Carothers writes from the perspective of an insider as well as a scholar, having served in Reagan’s State Department during the ‘democracy enhancement’ programmes in Central America. The Reagan-era programmes were ‘sincere’ though a ‘failure’, according to Carothers, because Washington would tolerate only “limited, top-down forms of democratic change that did not risk upsetting the traditional structures of power with which the United States has long been allied.”

This is a familiar historical refrain in the pursuit of visions of democracy, which Iraqis apparently comprehend, even if we choose not to. Today, Nicaragua is the second-poorest country in the hemisphere (above Haiti, another main target of US intervention during the 20th century). About 60 per cent of Nicaraguan children under age two are afflicted with anaemia from severe malnutrition – only one grim indication of what is hailed as a victory for democracy.

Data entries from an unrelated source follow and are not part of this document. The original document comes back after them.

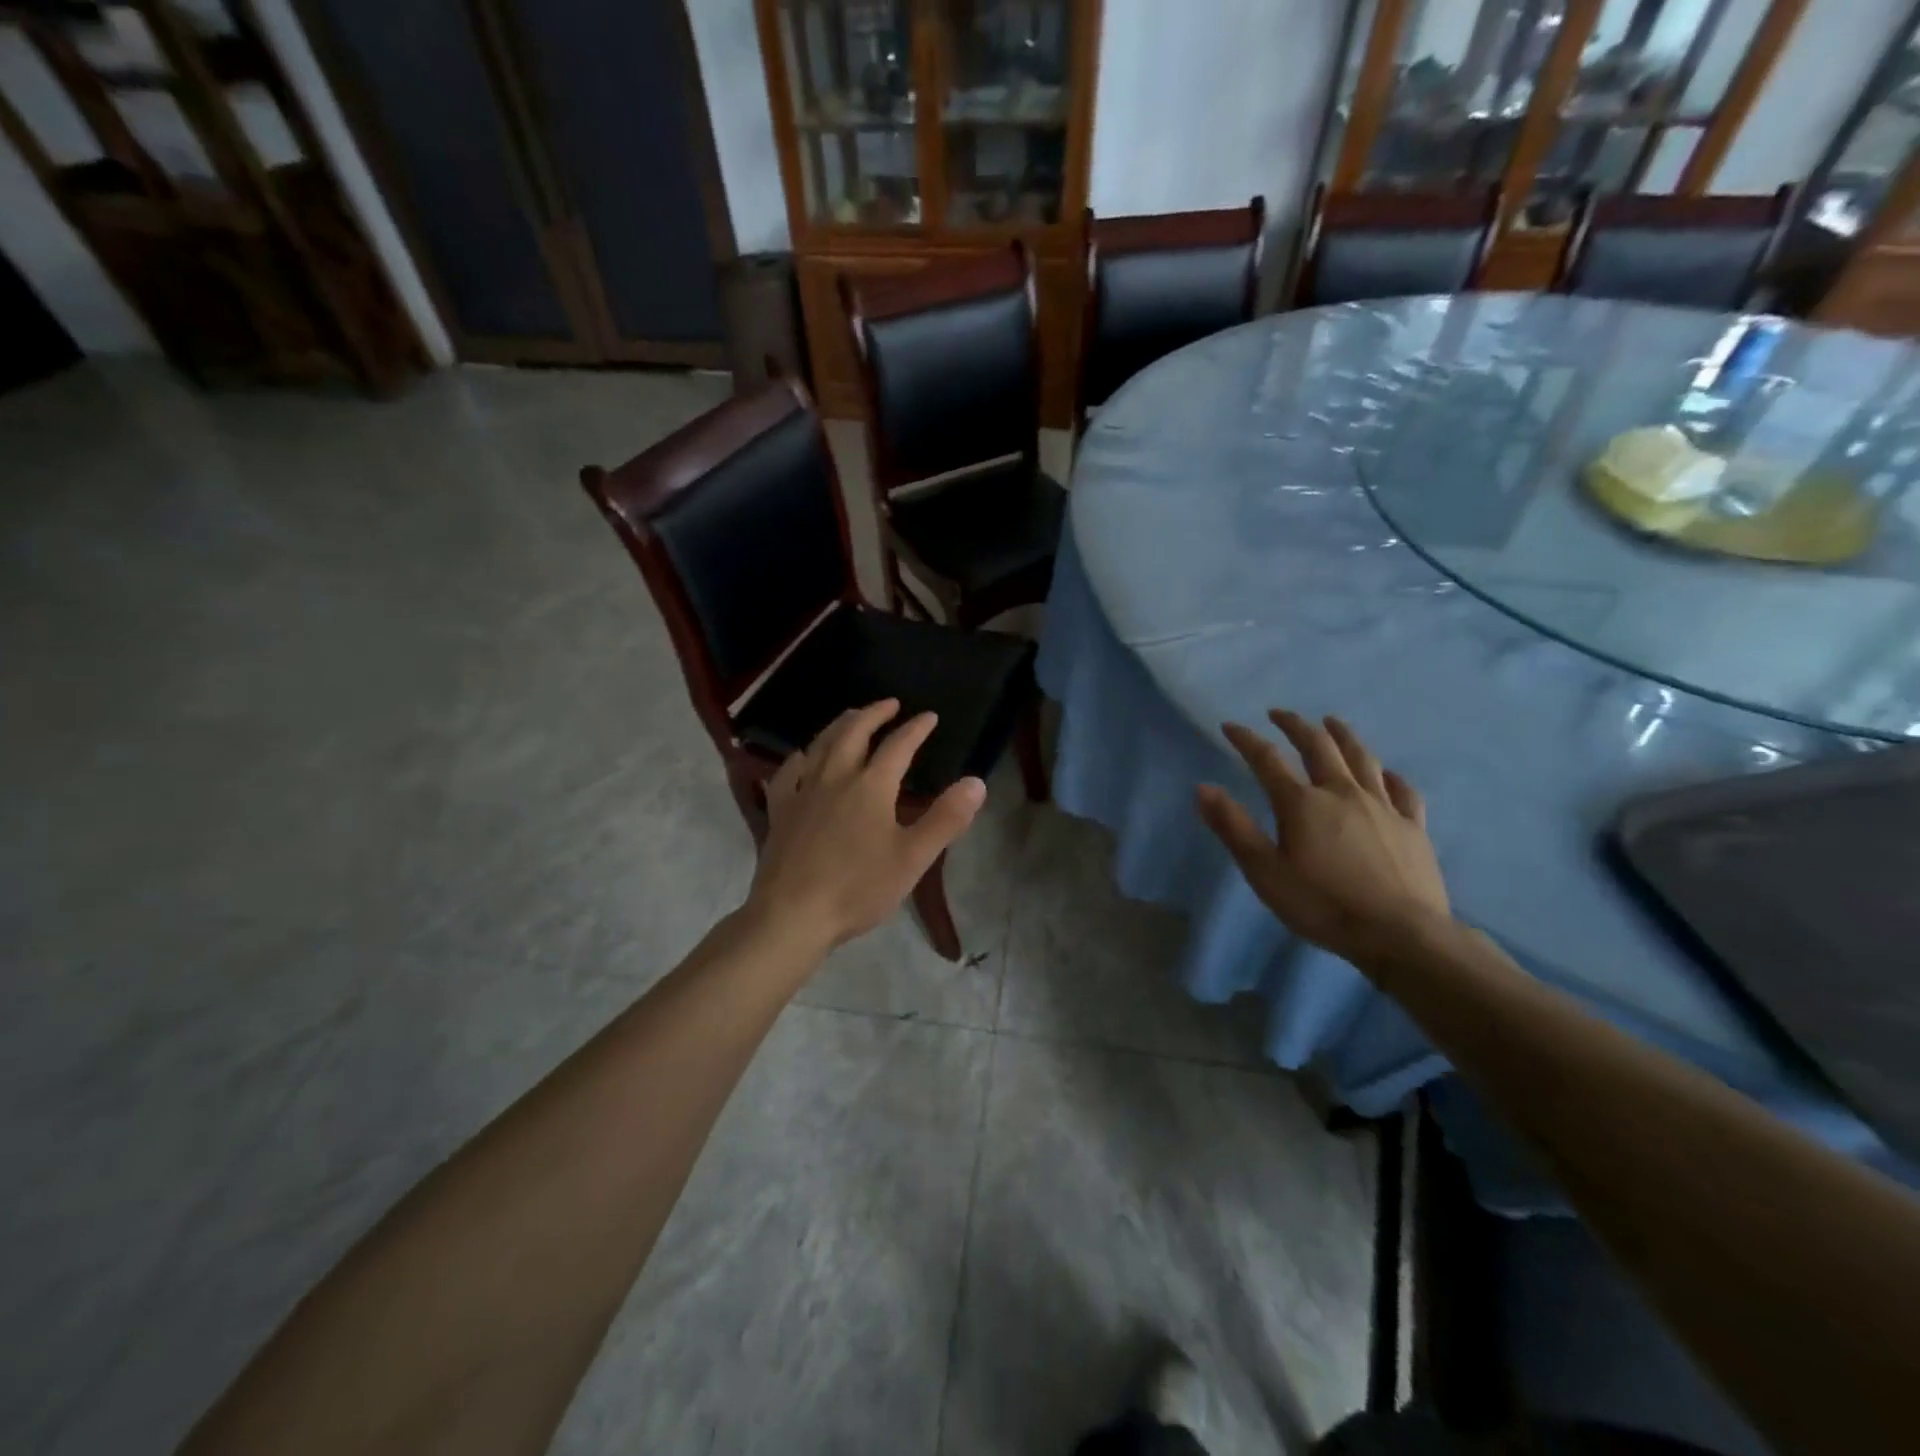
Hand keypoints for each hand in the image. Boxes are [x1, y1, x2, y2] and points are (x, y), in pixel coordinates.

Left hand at [744, 699, 985, 952]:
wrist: (793, 915)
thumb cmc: (858, 888)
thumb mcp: (913, 858)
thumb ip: (945, 818)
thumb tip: (976, 781)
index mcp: (870, 787)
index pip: (898, 746)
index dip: (916, 729)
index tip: (929, 716)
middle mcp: (835, 778)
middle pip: (853, 733)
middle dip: (874, 714)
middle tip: (889, 703)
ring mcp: (802, 792)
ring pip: (820, 745)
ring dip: (839, 725)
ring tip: (851, 717)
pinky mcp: (778, 811)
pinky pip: (787, 773)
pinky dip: (799, 758)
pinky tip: (802, 758)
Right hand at [1195, 709, 1450, 969]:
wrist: (1400, 934)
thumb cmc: (1322, 905)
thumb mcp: (1264, 871)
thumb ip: (1233, 827)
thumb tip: (1203, 788)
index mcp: (1302, 803)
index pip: (1267, 760)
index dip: (1246, 740)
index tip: (1230, 726)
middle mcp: (1342, 793)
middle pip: (1318, 746)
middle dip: (1296, 725)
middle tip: (1280, 714)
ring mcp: (1382, 807)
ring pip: (1362, 758)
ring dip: (1343, 735)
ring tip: (1331, 722)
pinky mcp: (1413, 826)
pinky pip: (1402, 790)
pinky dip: (1389, 775)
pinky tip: (1386, 772)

The Bush administration claims to want to bring democracy to Iraq, using the same experienced official as in Central America. During Negroponte’s confirmation hearings, the international terrorist campaign in Nicaragua received passing mention but is considered of no particular significance, thanks, presumably, to the exemption of our glorious selves from the principle of universality.

Several days after Negroponte’s appointment, Honduras withdrew its small contingent of forces from Iraq. That might have been a coincidence. Or maybe the Hondurans remember something from the time when Negroponte was there that we prefer to forget.